Do the British sleep with zedzedzedzedzedzeds above their heads?

This is getting quite fascinating.

For me zero is short. Not short e, that would be wierd. Rather z-i-rho. Long e just seems wrong. z-ee-rho? Nope, nobody of British heritage would say that.

Zenith. Short e. Surely no-one says Z-ee-n-i-th ?

How about Zen? Or indeed Zed? A z-ee-n koan? Ugh!!

Canadian here, I don’t know how far you consider British Heritage to stretch… But I do use some long e’s.

Zeer-oh (but not zee-roh). Identical pronunciation to hero.

Zee-nith

But zed and zen of course have the same vowel sound.

Ah, yes, that is what I’m trying to say. Same as hero.

It seems to be partly a matter of where the “r” associates.

5th joke down. When I first read this years ago, had to re-read it a number of times before I finally twigged what the joke was.

We told that joke at my (British) primary school. Some Brits do pronounce that word “zeebra”.

:confused: Well I do and most people I know would say it the same way. As I suggested above, the idea that the pronunciation of a word is related to the pronunciation of the letters therein is bogus. You don’t pronounce ‘kick’ as 'kay-i-kay". Some ‘ze…’ words are pronounced with a vowel sound like that of ‘breed’, some with the sound that is in ‘bread’ and other with some variant thereof. (Of course none of us pronounce these other words uniformly…).

My kids, who are of the age to learn the alphabet and still have an affinity for the song (7 and almost 5) I’ve heard sing both ways. For example, I caught my daughter singing it over and over, and using both pronounciations willy nilly when singing (sometimes she’d end with “zed”, sometimes “zee”.) How Canadian of her!

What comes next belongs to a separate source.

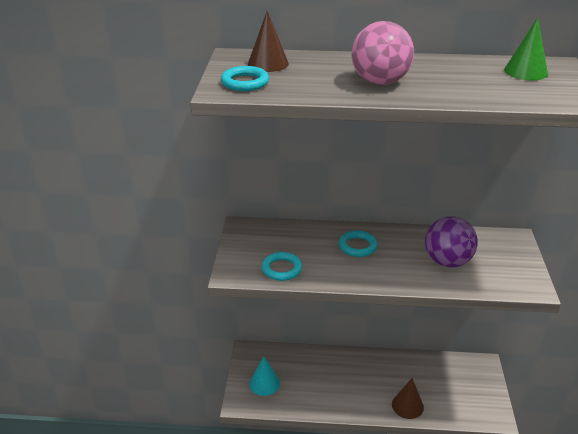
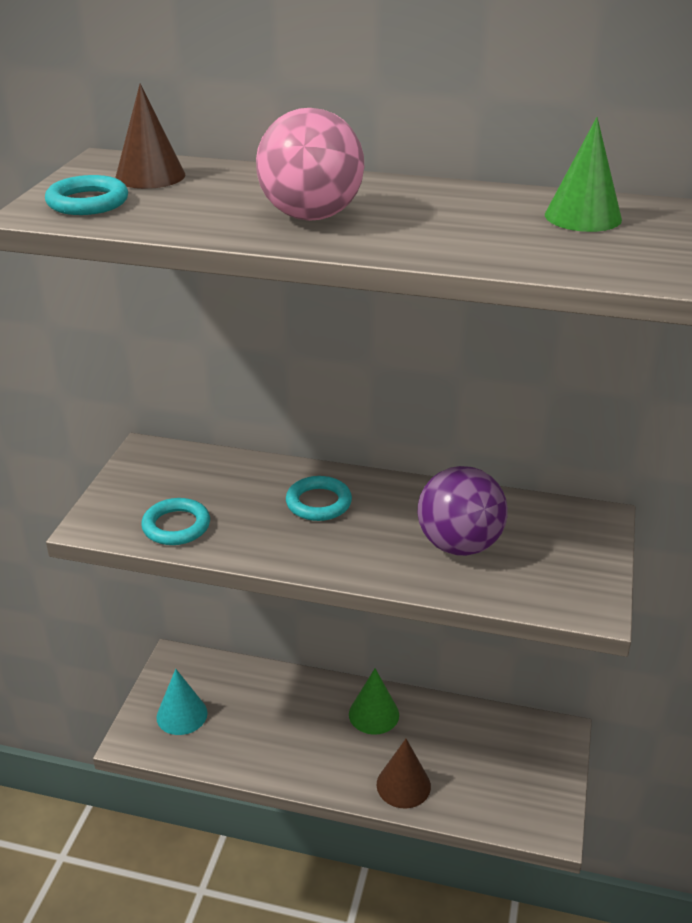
camera: 10 degrees right, 0 degrees up
(377, 367) = (374, 714): none -> green cone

My son (the almost 5 year old) on the other hand, is attending French immersion kindergarten, so lately he’s been singing the song in French (and quite well I might add, he’s definitely at the age to learn things easily) - and in French it’s always “zed” (which makes the song quasi-rhyme at about the same level as British/Canadian pronounciation of “z” does, ie the rhyming lines in the French versions are “zhi” (g), “pay” (p), “vay” (v), “zed” (z))

Hmm, your humour may vary I guess.

Canada is a charming blend of American and British words and spellings and pronounciations that changes all the time - you’ll notice I already spelled “humour” correctly. :wink: Canadians, though, always pronounce the animal like the Yanks (zee-bra), never heard any Canadian call it a zehbra. Regardless, knowing full well going into the joke that I’d have to pronounce zebra like a Brit (zeh-bra), I still don’t get the joke.

But then a quick scan of the jokes tells me that Jerry Seinfeld has nothing to fear from this guy …

That joke really doesn’t flow for me (nor most Merkins) because no one here would pronounce the end of the word “zebra” as “bra”; it comes out more as “bruh” * and the accent is on the first syllable. The joke is only funny (IMO) if the person zebra as zee-BRA.

We’d say ZEE-bruh.

*Note the “uh” uses the same vowel sound used in us".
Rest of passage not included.